**Kutipan Halaman:**
-----

Dua poin penting perlu diperhatikan sebelum RUU tersebut disahkan. Pertama, RUU Kebudayaan harus memastikan kebinekaan Indonesia terpelihara. Kedua, RUU itu juga harus memastikan keberlangsungan kreativitas manusia Indonesia.
Dalam RUU Kebudayaan yang dihasilkan DPR dan sedang dimatangkan pemerintah, kebudayaan suku bangsa terkesan kurang dapat tempat dalam kebudayaan nasional Indonesia.
Pergaulan lintas suku bangsa hanya mungkin diakomodasi melalui nilai lingua franca yang menjembatani beragam perbedaan di antara mereka. Dalam suasana resmi di lingkup nasional, seperti dalam upacara bendera di kantor pemerintah dan sekolah, kita berbahasa dan berperilaku mengacu pada nilai-nilai nasional yang lintas suku bangsa dan lintas kedaerahan. Dapat dikatakan, itulah kebudayaan nasional Indonesia yang tidak menghilangkan nilai-nilai kesukubangsaan dan kedaerahan, tetapi justru memberi ruang kepada pemakainya berinteraksi dan saling menghormati dengan mengacu pada nilai kebinekaan yang mengandung nilai kesukubangsaan dan kedaerahan yang menjamin pergaulan antarwarga.

-----

Butir dari sebuah set data
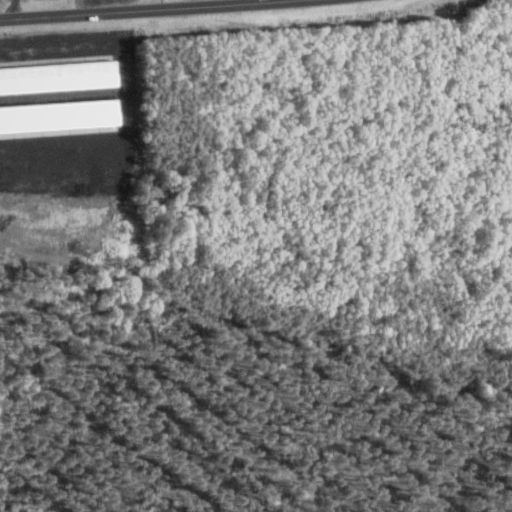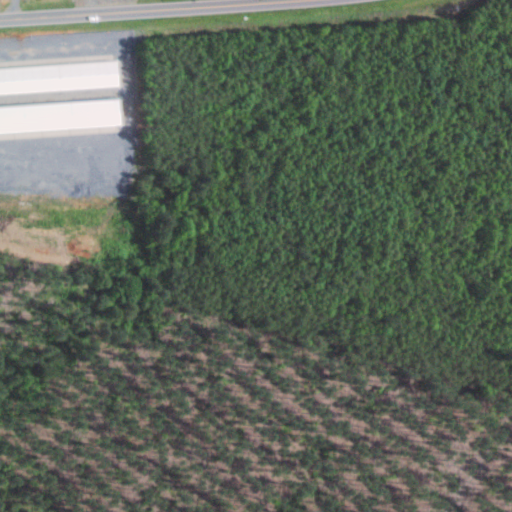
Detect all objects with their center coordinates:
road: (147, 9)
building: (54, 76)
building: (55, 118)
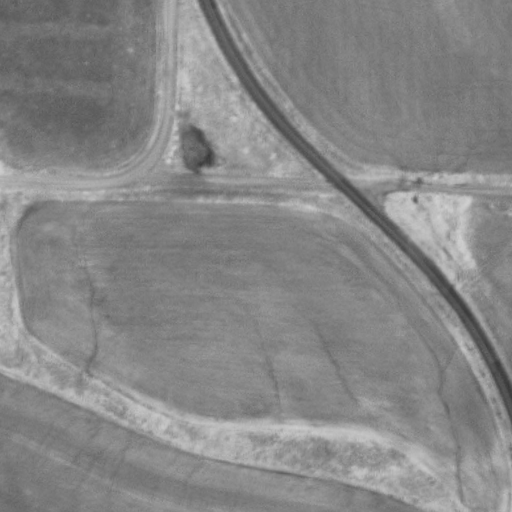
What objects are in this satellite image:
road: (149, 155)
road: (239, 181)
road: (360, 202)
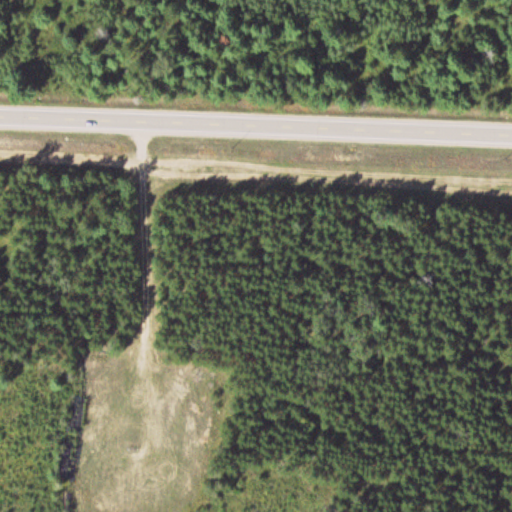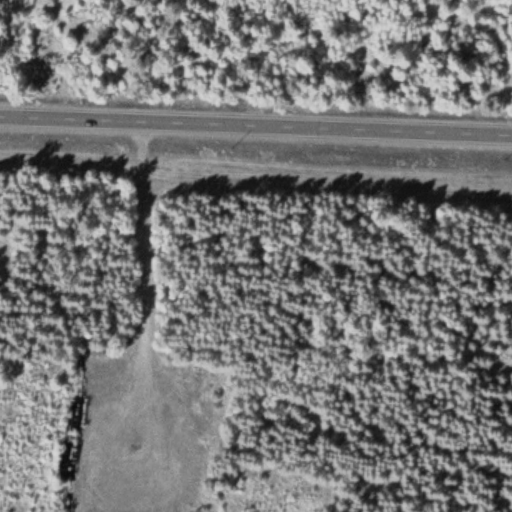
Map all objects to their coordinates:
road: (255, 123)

-----

**Daftar Tugas:**
1. Menurut teks tentang RUU Kebudayaan, apa poin penting kedua yang perlu diperhatikan sebelum RUU itu disahkan?
2. Ketik ulang bagian teks tentang RUU Kebudayaan mulai dari "Pergaulan lintas suku" sampai dengan "menjamin pergaulan antarwarga.".
3. Teruskan teks tentang RUU Kebudayaan mulai setelah kalimat terakhirnya.
Data ini diambil dari sumber lain.

**Hasil Tiap Tugas:**
1. RUU itu harus memastikan keberlangsungan kreativitas manusia Indonesia.

2.
Pergaulan lintas suku bangsa hanya mungkin diakomodasi melalui nilai lingua franca yang menjembatani beragam perbedaan di antara mereka. Dalam suasana resmi di lingkup nasional, seperti dalam upacara bendera di kantor pemerintah dan sekolah, kita berbahasa dan berperilaku mengacu pada nilai-nilai nasional yang lintas suku bangsa dan lintas kedaerahan. Dapat dikatakan, itulah kebudayaan nasional Indonesia yang tidak menghilangkan nilai-nilai kesukubangsaan dan kedaerahan, tetapi justru memberi ruang kepada pemakainya berinteraksi dan saling menghormati dengan mengacu pada nilai kebinekaan yang mengandung nilai kesukubangsaan dan kedaerahan yang menjamin pergaulan antarwarga.

3.
Kebudayaan nasional Indonesia diperkaya berkat adanya sejarah kontak kebudayaan dengan bangsa lain yang telah berlangsung ratusan tahun. Sistem perdagangan antarpulau, ekspansi kerajaan, perdagangan Timur-Barat, sampai kolonisasi Indonesia telah memperkaya bukan hanya kebudayaan material, melainkan juga gaya hidup; teknologi dan ilmu pengetahuan; sampai agama, ideologi, dan sistem kepercayaan. Perang, perdagangan, persekutuan telah melahirkan kebudayaan baru. Globalisasi yang kian berkembang intensif dengan kian majunya teknologi komunikasi telah memperkaya perkembangan kebudayaan Indonesia.
RUU Kebudayaan seyogianya dapat menjamin keberlangsungan interaksi antarsuku bangsa sebab sesungguhnya setiap suku bangsa tidak hidup sendiri dan menyendiri. Kebutuhan hidup mengharuskan mereka menjalin hubungan dengan suku bangsa tetangga. Perbedaan tidak membuat interaksi antarsuku bangsa terputus. Asas saling memanfaatkan berlaku bagi interaksi antarsuku bangsa dan hal itu justru memicu berkembangnya bahasa dan kebudayaan lingua franca.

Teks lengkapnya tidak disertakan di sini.